State Key Laboratory of Biocatalysis and Enzyme Engineering, Hubei Collaborative Innovation Center for Green Transformation of Bio-Resources, Hubei Key Laboratory of Industrial Biotechnology, School of Life Sciences, Hubei University, Wuhan, 430062, China.
School of Computer Science and Engineering, Guangdong Province Key Laboratory of Computational Science, and National Engineering Laboratory for Big Data Analysis and Application, Sun Yat-Sen University, Guangzhou, 510275, China.
BMC Bioinformatics. 2022 Jan 6;23(1):19. doi: 10.1186/s12859-021-04533-6.
The gene-specific sweep is a selection process where an advantageous mutation along with the nearby neutral sites in a gene region increases the frequency in the population. It has been demonstrated to play important roles in ecological differentiation or phenotypic divergence in microbial populations. Therefore, identifying gene-specific sweeps in microorganisms will not only provide insights into the evolutionary mechanisms, but also unravel potential genetic markers associated with biological phenotypes. However, current methods were mainly developed for detecting selective sweeps in eukaryotic data of sparse genotypes and are not readily applicable to prokaryotic data. Furthermore, some challenges have not been sufficiently addressed by the methods, such as the low spatial resolution of sweep regions and lack of consideration of the spatial distribution of mutations.
We proposed a novel gene-centric and spatial-aware approach for identifying gene-specific sweeps in prokaryotes and implemented it in a python tool SweepCluster. Our method searches for gene regions with a high level of spatial clustering of pre-selected polymorphisms in genotype datasets assuming a null distribution model of neutral selection. The pre-selection of polymorphisms is based on their genetic signatures, such as elevated population subdivision, excessive linkage disequilibrium, or significant phenotype association. Performance evaluation using simulation data showed that the sensitivity and specificity of the clustering algorithm in SweepCluster is above 90%. The application of SweepCluster in two real datasets from the bacteria Streptococcus pyogenes and Streptococcus suis showed that the impact of pre-selection was dramatic and significantly reduced the uninformative signals. We validated our method using the genotype data from Vibrio cyclitrophicus, the only available dataset of gene-specific sweeps in bacteria, and obtained a concordance rate of 78%. We noted that the concordance rate could be underestimated due to distinct reference genomes and clustering strategies. The application to the human genotype datasets showed that SweepCluster is also applicable to eukaryotic data and is able to recover 80% of a catalog of known sweep regions.

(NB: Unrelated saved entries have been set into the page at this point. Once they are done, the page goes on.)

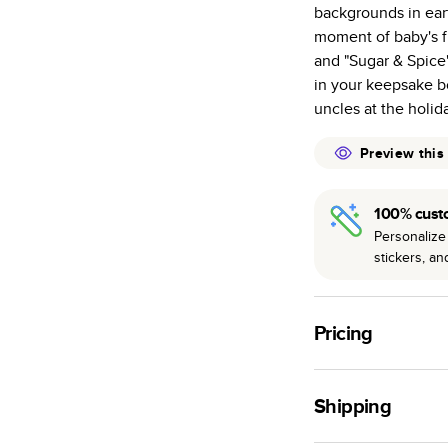
backgrounds in eart
many as othe
moment of baby's fir
Choose from t
and "Sugar & Spice
or lustre.
in your keepsake bo
The latest pr
uncles at the holid
of photos.
Best-in-class
Preview this
available for 
100% cust
Personalize 
stickers, a
Pricing
For
Hardcover
Phot
Shipping
Landscape
Small
Use this tool to est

SweepCluster is applicable to a broad category of datasets. It will be valuable for detecting gene-specific sweeps in diverse genotypic data and provide novel insights on adaptive evolution.
基因特异性漂变是一种选择过程,其中一个基因区域内有利的突变及其附近的中性位点会增加其在种群中的频率。它已被证明在微生物种群的生态分化或表型分化中发挥着重要作用。因此,鉴定微生物中的基因特异性漂变不仅可以深入了解进化机制,还可以揭示与生物表型相关的潜在遗传标记。然而,目前的方法主要是为检测真核生物稀疏基因型数据中的选择漂变而开发的,并不适用于原核生物数据。此外,一些方法尚未充分解决的挑战,如漂变区域的低空间分辨率以及缺乏对突变空间分布的考虑。
我们提出了一种新的基于基因和空间感知的方法,用于鉴定原核生物中的基因特异性漂变,并在一个名为 SweepCluster 的 python 工具中实现了该方法。我们的方法在基因型数据中搜索具有高水平空间聚类的基因区域,假设中性选择的零分布模型。多态性的预选择基于其遗传特征,如种群划分的增加、过度连锁不平衡或显著的表型关联。使用模拟数据进行的性能评估表明,SweepCluster 中的聚类算法的灵敏度和特异性均高于 90%。将 SweepCluster 应用于来自链球菌和猪链球菌的两个真实数据集,结果表明预选择的影响显著,显著减少了无信息信号。我们使用细菌中唯一可用的基因特异性漂变的基因型数据验证了我们的方法,得到了 78%的一致性率。我们注意到,由于参考基因组和聚类策略的不同,一致性率可能被低估。对人类基因型数据集的应用表明,SweepCluster 也适用于真核生物数据,并能够恢复已知的 80%的漂变区域目录。
SweepCluster 适用于广泛的数据集。它将有助于检测不同基因型数据中的基因特异性漂变,并为适应性进化提供新的见解。